* _What to do_: Please write out the final portion of the records below exactly: the line containing "1.01 | 0.98 | 3% |", every line after it, and nothing else.

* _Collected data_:
______

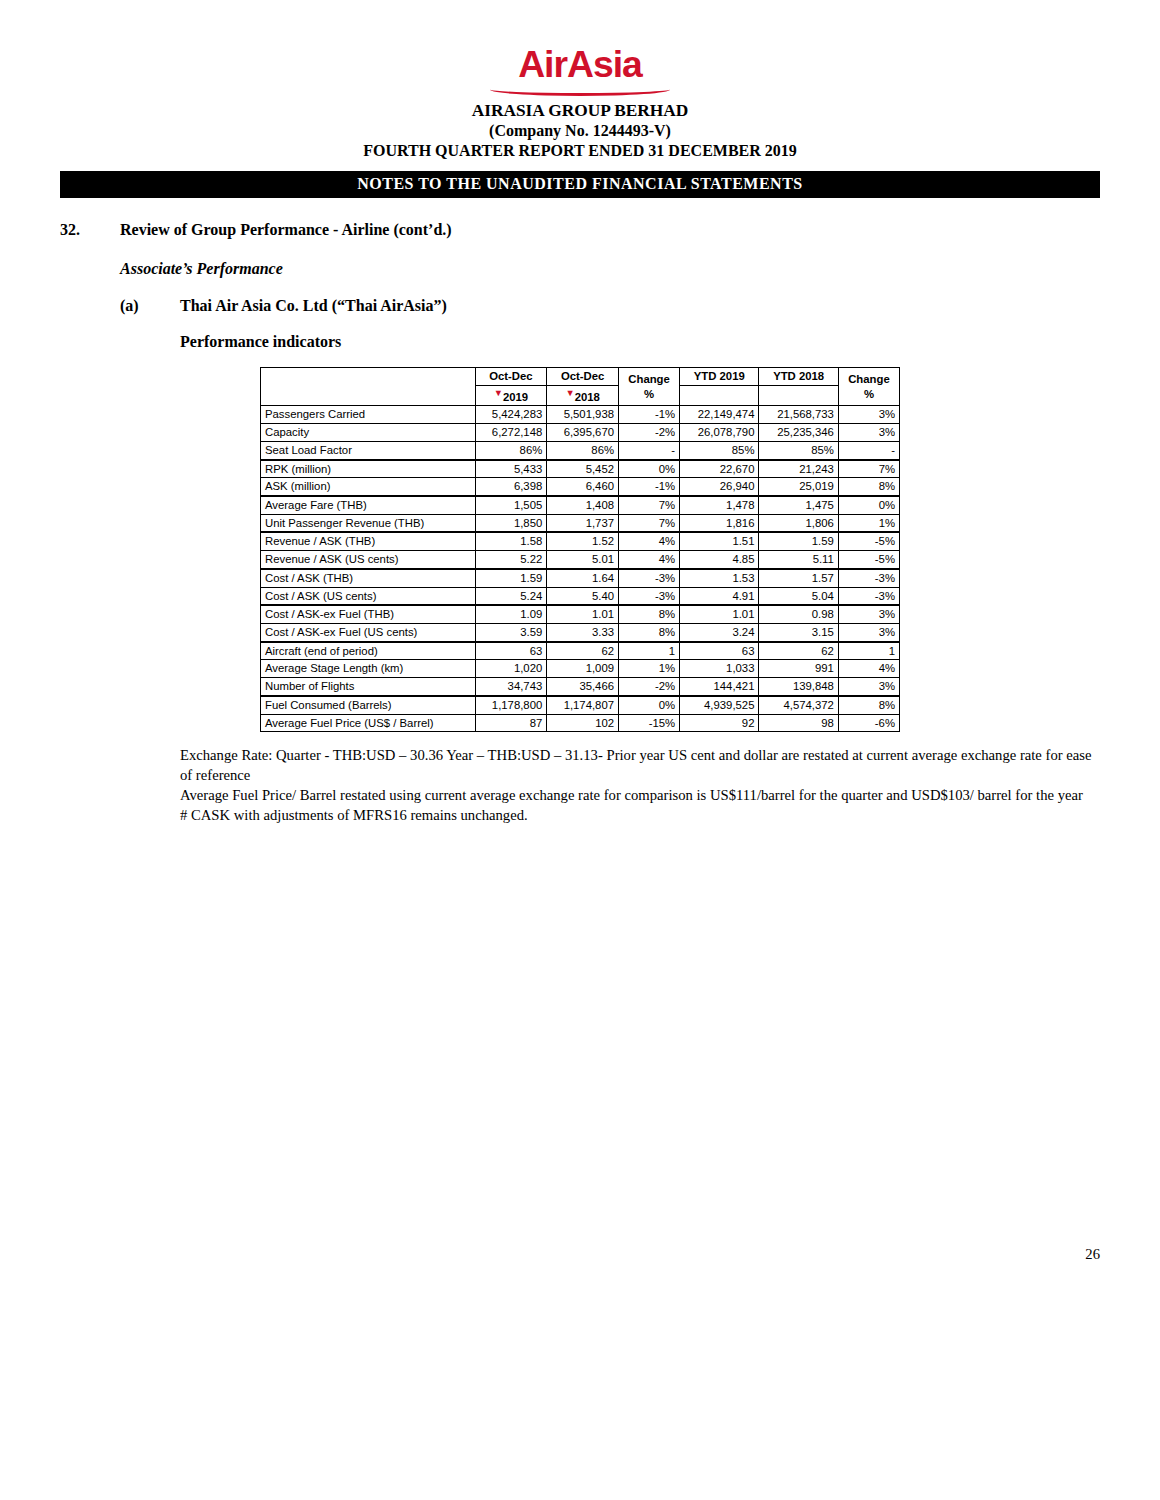AirAsia
AIRASIA GROUP BERHAD
(Company No. 1244493-V)
FOURTH QUARTER REPORT ENDED 31 DECEMBER 2019
NOTES TO THE UNAUDITED FINANCIAL STATEMENTS
32.
Review of Group Performance - Airline (cont’d.)
Associate’s Performance
(a)
Thai Air Asia Co. Ltd (“Thai AirAsia”)
Performance indicators
| | Oct-Dec | Oct-Dec | Change % | YTD 2019 | YTD 2018 | Change % |
| --- | --- | --- | --- | --- | --- | --- |
| ▼ 2019 | ▼ 2018 | | |
| Passengers Carried | 5,424,283 | 5,501,938 | -1% | 22,149,474 | 21,568,733 | 3% |
| Capacity | 6,272,148 | 6,395,670 | -2% | 26,078,790 | 25,235,346 | 3% |
| Seat Load Factor | 86% | 86% | - | 85% | 85% | - |
| RPK (million) | 5,433 | 5,452 | 0% | 22,670 | 21,243 | 7% |
| ASK (million) | 6,398 | 6,460 | -1% | 26,940 | 25,019 | 8% |
| Average Fare (THB) | 1,505 | 1,408 | 7% | 1,478 | 1,475 | 0% |
| Unit Passenger Revenue (THB) | 1,850 | 1,737 | 7% | 1,816 | 1,806 | 1% |
| Revenue / ASK (THB) | 1.58 | 1.52 | 4% | 1.51 | 1.59 | -5% |
| Revenue / ASK (US cents) | 5.22 | 5.01 | 4% | 4.85 | 5.11 | -5% |
| Cost / ASK (THB) | 1.59 | 1.64 | -3% | 1.53 | 1.57 | -3% |
| Cost / ASK (US cents) | 5.24 | 5.40 | -3% | 4.91 | 5.04 | -3% |
| Cost / ASK-ex Fuel (THB) | 1.09 | 1.01 | 8% | 1.01 | 0.98 | 3% |
| Cost / ASK-ex Fuel (US cents) | 3.59 | 3.33 | 8% | 3.24 | 3.15 | 3% |
| Aircraft (end of period) | 63 | 62 | 1 | 63 | 62 | 1 |
| Average Stage Length (km) | 1,020 | 1,009 | 1% | 1,033 | 991 | 4% |
| Number of Flights | 34,743 | 35,466 | -2% | 144,421 | 139,848 | 3% |
| Fuel Consumed (Barrels) | 1,178,800 | 1,174,807 | 0% | 4,939,525 | 4,574,372 | 8% |
| Average Fuel Price (US$ / Barrel) | 87 | 102 | -15% | 92 | 98 | -6% |
Exchange Rate: Quarter - THB:USD – 30.36 Year – THB:USD – 31.13- Prior year US cent and dollar are restated at current average exchange rate for ease of reference
Average Fuel Price/ Barrel restated using current average exchange rate for comparison is US$111/barrel for the quarter and USD$103/ barrel for the year
# CASK with adjustments of MFRS16 remains unchanged.
26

______

* _Exercise solution_:
| Cost / ASK-ex Fuel (THB) | 1.09 | 1.01 | 8% | 1.01 | 0.98 | 3% |
| Cost / ASK-ex Fuel (US cents) | 3.59 | 3.33 | 8% | 3.24 | 3.15 | 3% |
| Aircraft (end of period) | 63 | 62 | 1 | 63 | 62 | 1 |
| Average Stage Length (km) | 1,020 | 1,009 | 1% | 1,033 | 991 | 4% |
| Number of Flights | 34,743 | 35,466 | -2% | 144,421 | 139,848 | 3% |
| Fuel Consumed (Barrels) | 1,178,800 | 1,174,807 | 0% | 4,939,525 | 4,574,372 | 8% |
| Average Fuel Price (US$ / Barrel) | 87 | 102 | -15% | 92 | 98 | -6% |
Exchange Rate: Quarter - THB:USD – 30.36 Year – THB:USD – 31.13- Prior year US cent and dollar are restated at current average exchange rate for ease of reference
Average Fuel Price/ Barrel restated using current average exchange rate for comparison is US$111/barrel for the quarter and USD$103/ barrel for the year
# CASK with adjustments of MFRS16 remains unchanged.
26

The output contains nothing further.